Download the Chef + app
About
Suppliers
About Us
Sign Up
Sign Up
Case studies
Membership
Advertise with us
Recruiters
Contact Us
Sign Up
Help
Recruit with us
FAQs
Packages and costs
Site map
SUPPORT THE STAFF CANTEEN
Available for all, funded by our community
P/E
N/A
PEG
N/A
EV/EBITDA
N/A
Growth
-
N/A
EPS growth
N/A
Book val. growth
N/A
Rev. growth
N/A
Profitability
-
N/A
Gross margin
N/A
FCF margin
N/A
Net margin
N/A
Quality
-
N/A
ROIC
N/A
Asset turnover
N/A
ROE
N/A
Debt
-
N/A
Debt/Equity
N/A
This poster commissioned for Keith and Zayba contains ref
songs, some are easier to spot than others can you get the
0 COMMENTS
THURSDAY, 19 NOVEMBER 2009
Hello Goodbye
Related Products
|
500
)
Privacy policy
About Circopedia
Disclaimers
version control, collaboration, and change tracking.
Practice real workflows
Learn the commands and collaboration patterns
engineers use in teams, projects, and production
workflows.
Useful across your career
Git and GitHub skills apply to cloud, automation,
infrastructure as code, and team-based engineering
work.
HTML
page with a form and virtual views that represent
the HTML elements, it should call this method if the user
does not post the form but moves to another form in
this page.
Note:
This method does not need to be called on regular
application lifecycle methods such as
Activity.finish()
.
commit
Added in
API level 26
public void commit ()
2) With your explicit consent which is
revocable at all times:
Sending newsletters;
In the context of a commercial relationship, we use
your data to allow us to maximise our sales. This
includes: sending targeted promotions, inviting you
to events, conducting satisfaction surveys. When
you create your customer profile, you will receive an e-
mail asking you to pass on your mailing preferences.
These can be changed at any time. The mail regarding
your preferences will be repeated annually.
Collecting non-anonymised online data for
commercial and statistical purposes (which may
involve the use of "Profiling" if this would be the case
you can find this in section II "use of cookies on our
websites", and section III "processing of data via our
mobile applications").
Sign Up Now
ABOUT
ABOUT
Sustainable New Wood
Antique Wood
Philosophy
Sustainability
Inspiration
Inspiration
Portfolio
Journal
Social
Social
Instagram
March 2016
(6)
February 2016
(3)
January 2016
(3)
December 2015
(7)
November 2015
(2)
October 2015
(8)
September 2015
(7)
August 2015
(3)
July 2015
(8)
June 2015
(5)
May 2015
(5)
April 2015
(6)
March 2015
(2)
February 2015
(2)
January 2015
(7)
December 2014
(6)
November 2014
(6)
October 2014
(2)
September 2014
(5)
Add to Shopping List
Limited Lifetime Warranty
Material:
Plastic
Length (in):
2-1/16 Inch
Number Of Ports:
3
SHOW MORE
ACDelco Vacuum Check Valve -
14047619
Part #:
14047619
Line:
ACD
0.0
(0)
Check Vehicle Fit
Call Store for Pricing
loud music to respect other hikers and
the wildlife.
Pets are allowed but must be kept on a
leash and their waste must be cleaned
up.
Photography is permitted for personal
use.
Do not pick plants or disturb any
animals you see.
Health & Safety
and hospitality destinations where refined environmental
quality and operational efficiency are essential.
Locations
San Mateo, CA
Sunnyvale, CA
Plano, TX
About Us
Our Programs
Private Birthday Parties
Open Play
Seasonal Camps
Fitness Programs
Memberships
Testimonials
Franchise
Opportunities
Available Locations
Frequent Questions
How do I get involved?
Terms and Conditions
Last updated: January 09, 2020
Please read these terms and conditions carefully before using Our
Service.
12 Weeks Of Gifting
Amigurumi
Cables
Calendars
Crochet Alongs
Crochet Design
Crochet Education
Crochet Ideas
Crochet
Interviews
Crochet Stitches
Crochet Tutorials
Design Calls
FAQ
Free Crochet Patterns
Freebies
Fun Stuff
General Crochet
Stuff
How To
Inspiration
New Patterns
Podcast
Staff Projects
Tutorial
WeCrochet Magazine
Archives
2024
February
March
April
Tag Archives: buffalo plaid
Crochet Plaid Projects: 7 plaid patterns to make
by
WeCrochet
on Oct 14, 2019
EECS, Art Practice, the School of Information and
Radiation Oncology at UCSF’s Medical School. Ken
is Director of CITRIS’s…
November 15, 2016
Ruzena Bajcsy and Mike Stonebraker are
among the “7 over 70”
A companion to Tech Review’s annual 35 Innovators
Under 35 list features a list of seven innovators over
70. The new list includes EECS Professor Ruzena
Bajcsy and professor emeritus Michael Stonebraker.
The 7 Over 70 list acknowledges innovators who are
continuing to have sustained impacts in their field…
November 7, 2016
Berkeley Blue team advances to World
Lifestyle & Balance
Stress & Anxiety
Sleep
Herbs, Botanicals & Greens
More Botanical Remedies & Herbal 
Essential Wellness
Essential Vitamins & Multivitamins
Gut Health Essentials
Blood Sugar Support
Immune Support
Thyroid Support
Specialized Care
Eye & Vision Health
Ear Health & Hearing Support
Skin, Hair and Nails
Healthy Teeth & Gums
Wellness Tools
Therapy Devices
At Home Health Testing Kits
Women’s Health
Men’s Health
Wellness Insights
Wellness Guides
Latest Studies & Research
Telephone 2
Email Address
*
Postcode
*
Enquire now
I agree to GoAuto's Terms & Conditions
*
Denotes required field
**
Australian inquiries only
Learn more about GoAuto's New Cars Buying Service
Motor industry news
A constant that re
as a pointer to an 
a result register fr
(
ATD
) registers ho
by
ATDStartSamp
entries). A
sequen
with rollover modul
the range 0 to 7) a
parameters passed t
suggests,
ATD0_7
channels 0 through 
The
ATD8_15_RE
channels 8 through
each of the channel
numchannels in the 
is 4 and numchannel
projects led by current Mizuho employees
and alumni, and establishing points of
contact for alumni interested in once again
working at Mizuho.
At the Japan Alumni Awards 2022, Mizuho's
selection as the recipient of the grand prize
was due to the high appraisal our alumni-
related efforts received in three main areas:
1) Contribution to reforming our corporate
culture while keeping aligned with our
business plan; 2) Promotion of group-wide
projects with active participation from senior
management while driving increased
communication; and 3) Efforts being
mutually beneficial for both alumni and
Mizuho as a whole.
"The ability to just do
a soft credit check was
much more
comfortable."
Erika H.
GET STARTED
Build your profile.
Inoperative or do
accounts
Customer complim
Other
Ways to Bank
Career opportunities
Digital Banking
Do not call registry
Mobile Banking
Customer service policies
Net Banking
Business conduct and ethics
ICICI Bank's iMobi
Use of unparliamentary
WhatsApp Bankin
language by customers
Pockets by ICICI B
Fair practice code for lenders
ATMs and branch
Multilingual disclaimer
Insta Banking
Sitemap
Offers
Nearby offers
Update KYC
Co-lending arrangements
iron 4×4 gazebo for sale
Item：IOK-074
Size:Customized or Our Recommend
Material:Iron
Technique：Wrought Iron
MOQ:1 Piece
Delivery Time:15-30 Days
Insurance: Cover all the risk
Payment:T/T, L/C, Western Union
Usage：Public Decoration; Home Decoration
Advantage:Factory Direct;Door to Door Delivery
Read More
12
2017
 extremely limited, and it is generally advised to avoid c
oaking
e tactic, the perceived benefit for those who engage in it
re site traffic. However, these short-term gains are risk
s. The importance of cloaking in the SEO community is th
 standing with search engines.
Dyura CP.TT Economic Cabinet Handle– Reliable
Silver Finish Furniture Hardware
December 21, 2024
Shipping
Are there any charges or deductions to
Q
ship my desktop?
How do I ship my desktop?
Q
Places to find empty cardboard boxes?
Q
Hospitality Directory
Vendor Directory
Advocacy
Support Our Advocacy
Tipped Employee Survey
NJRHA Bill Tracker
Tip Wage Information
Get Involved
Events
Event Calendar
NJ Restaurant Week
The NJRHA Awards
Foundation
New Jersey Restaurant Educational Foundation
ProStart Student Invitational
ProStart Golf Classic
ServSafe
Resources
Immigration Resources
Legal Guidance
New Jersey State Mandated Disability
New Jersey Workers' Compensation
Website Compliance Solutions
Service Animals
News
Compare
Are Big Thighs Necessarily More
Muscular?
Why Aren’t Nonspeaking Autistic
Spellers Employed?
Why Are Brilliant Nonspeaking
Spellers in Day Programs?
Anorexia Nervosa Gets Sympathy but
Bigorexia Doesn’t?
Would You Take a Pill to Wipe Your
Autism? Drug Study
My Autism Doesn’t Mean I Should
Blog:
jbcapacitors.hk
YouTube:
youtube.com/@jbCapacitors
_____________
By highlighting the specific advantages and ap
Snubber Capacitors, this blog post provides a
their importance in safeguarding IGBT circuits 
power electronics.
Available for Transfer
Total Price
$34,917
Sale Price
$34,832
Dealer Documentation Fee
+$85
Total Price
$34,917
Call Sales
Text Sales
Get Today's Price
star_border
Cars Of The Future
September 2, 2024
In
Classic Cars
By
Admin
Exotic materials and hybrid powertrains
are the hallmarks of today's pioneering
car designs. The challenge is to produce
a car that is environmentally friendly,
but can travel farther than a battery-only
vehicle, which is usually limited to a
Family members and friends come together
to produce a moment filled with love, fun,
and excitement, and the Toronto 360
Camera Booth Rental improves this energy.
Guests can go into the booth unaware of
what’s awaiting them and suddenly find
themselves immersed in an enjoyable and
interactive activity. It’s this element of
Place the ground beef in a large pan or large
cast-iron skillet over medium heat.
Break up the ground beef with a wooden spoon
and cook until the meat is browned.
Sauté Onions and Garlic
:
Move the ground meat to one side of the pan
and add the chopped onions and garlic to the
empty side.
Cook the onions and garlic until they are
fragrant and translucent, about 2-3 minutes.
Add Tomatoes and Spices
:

__Work task__.
Search the entries for "plaid" and copy out each line that has it.

__Answer below__.
Tag Archives: buffalo plaid
Crochet Plaid Projects: 7 plaid patterns to make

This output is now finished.